More recently, a Rule 2004 application was denied in a case similar to our own. See In re Bibhu LLC , 2019 WL 171550 (Bankr. S.D.N.Y. Jan. 10, 2019). In that case, the creditor who filed the application had a lawsuit pending against two non-debtors, including a claim for fraud. The Court concluded that the creditor was seeking to use the Rule 2004 discovery for the improper purpose of obtaining discovery for the pending state court civil litigation. See id. at *2; see also In re Keyworth , 47 B.R. 966 (D. Colo. 1985).
Like Bibhu and similar cases, the Movant here filed this Rule 2004 request for the purpose of obtaining discovery for use in the Delaware derivative action. The improper purpose of the Rule 2004 application here is confirmed by the fact that the Movant was not actually a creditor in this bankruptcy when these cases were filed. The Movant only became a creditor by purchasing a claim of $ 650 against the Debtor on March 13th of this year, about a week before the filing of this Motion.
This fact makes the Movant here markedly different than the Data Breach Plaintiffs. The Data Breach Plaintiffs asserted claims in a multi-district litigation against the Debtors even before these Chapter 7 cases were filed. They filed their Rule 2004 motion to further their interests as creditors of the Debtor.
The Movant complains that the Trustee previously had agreed in out-of-court conversation to provide the Movant with the requested documents. But those conversations took place outside of Court, no doubt in an effort to resolve an issue, and during a time when the Movant did not appear to even have been a creditor of the estate. It would be wholly inappropriate for the Court to penalize the Trustee for attempting to settle a potential dispute and minimize the need for additional litigation. See Fed. R. Evid. 408.
The distinction between the Movant and the Data Breach Plaintiffs is further confirmed by the respective involvement in this bankruptcy case over time. This Motion is the only matter that the Movant here has had before the Court. By contrast, the Data Breach Plaintiffs have been regular and meaningful participants in this case since pretty much its inception. They have attended multiple hearings. They have consulted with the Trustee and taken positions on matters central to the bankruptcy case and the estate. Indeed, their Rule 2004 request pertains to issues raised at the Debtors' 341 meeting and the Debtors' pre-bankruptcy reorganization with Emerdata, matters that are relevant to their status as creditors. Thus, I would agree with the characterization of counsel for the Data Breach Plaintiffs that the Data Breach Plaintiffs have worked well with the Trustee in examining potential claims that might exist for the Chapter 7 estate.
The Court would set a very troubling precedent by allowing the Movant's Rule 2004 Motion to go forward.

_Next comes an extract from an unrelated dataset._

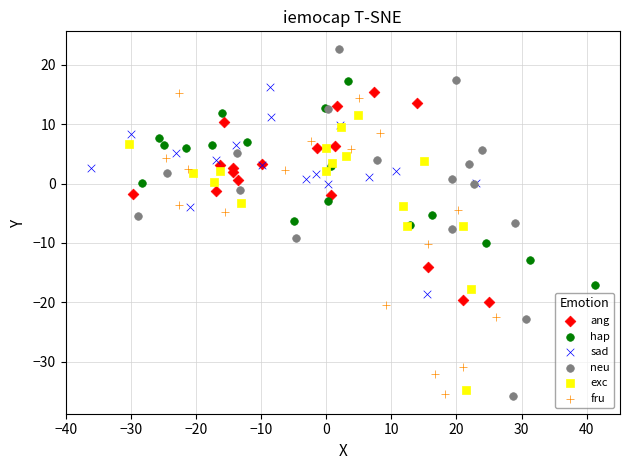

Which series reaches the maximum Y coordinate?

neu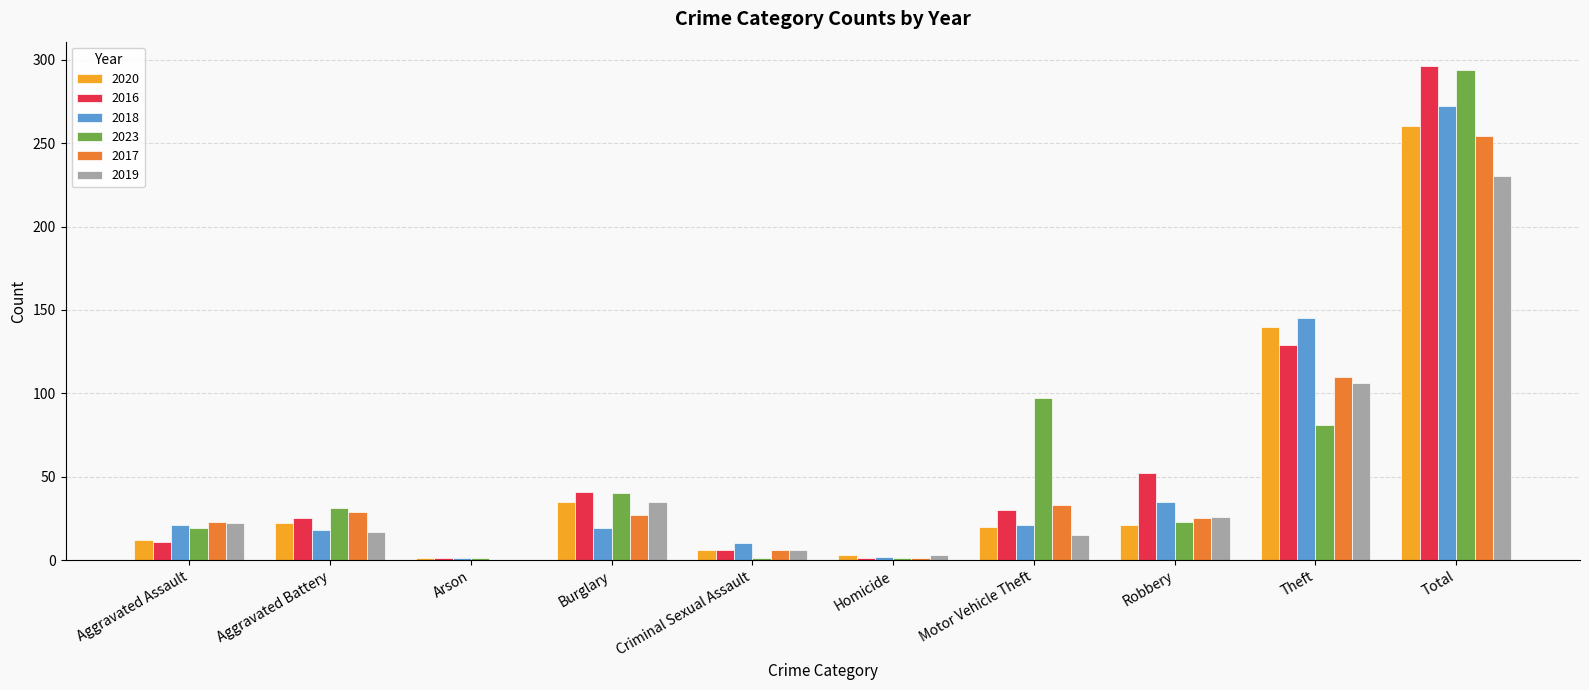

The 2018 series shows 21 at Motor Vehicle Theft. True or false?

True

Such a result would incentivize parties to purchase nominal claims in bankruptcy cases solely to pursue their outside litigation agendas. Such a precedent would be particularly harmful in cases like these, where an estate has limited funds and could easily be rendered administratively insolvent if forced to comply with such Rule 2004 requests made by parties whose agendas lie outside the bankruptcy case. The cost of such compliance would benefit only the outside litigation at the expense of the bankruptcy estate and its creditors. Such a result cannot be countenanced by the Court.